Dubai airline Emirates Friday agreed to pay a fine of Aus$10 million (US$10.3 million) to settle a case brought by Australian regulators who accused it of fixing surcharges for fuel and other prices.
The Australian Competition and Consumer Commission started proceedings against the carrier in 2009, alleging it was part of a cartel that operated in the air freight market.
Emirates is the 10th airline to settle, with cases against Singapore Airlines, Cathay Pacific, Air New Zealand and Thai Airways due to be heard later this month.
“This settlement with Emirates brings the total penalties ordered in Australia against international airlines involved in the cartel to Aus$68 million,” ACCC chairman Rod Sims said in a statement.
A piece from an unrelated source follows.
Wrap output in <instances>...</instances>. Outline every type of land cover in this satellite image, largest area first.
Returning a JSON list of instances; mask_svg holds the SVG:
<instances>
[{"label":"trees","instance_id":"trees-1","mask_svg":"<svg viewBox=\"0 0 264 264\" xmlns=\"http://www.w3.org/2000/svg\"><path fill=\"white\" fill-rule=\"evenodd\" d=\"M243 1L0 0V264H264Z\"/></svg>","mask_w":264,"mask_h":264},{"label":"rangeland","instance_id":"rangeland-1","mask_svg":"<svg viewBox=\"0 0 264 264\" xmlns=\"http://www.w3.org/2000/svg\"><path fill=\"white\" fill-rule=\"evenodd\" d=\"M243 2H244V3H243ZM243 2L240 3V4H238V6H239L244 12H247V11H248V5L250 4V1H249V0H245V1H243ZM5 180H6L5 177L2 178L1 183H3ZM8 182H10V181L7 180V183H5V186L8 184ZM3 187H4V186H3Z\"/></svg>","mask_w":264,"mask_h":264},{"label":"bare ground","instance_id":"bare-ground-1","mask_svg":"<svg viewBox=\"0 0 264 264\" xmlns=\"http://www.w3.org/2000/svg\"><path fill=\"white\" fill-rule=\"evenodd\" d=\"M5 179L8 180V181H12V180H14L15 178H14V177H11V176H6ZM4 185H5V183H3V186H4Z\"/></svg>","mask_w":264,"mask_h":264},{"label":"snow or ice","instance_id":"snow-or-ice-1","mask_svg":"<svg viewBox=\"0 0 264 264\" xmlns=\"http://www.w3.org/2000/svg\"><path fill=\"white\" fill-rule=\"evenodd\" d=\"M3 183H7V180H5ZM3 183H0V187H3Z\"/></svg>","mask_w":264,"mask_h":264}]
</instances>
“This result sends a strong message that the ACCC and the Australian courts will not tolerate any business — regardless of size or country of origin — engaging in cartel conduct that harms competition in Australia.
“Cartel conduct is illegal and often results in increased prices for consumers.”
Emirates conceded that it reached illegal understandings with other airlines relating to surcharges and a customs fee on air freight from Indonesia to Australia and elsewhere between October 2001 and May 2006.
This resulted in a Aus$7 million penalty.
The airline was also fined Aus$3 million for attempting to fix rates with DAS Air Cargo for the supply of air freight from Australia.
In addition, the Federal Court in Sydney ordered the Middle Eastern carrier pay Aus$500,000 towards the ACCC’s costs.
Australian flag-carrier Qantas incurred an Aus$20 million fine in 2008 for fixing fuel surcharges on customers.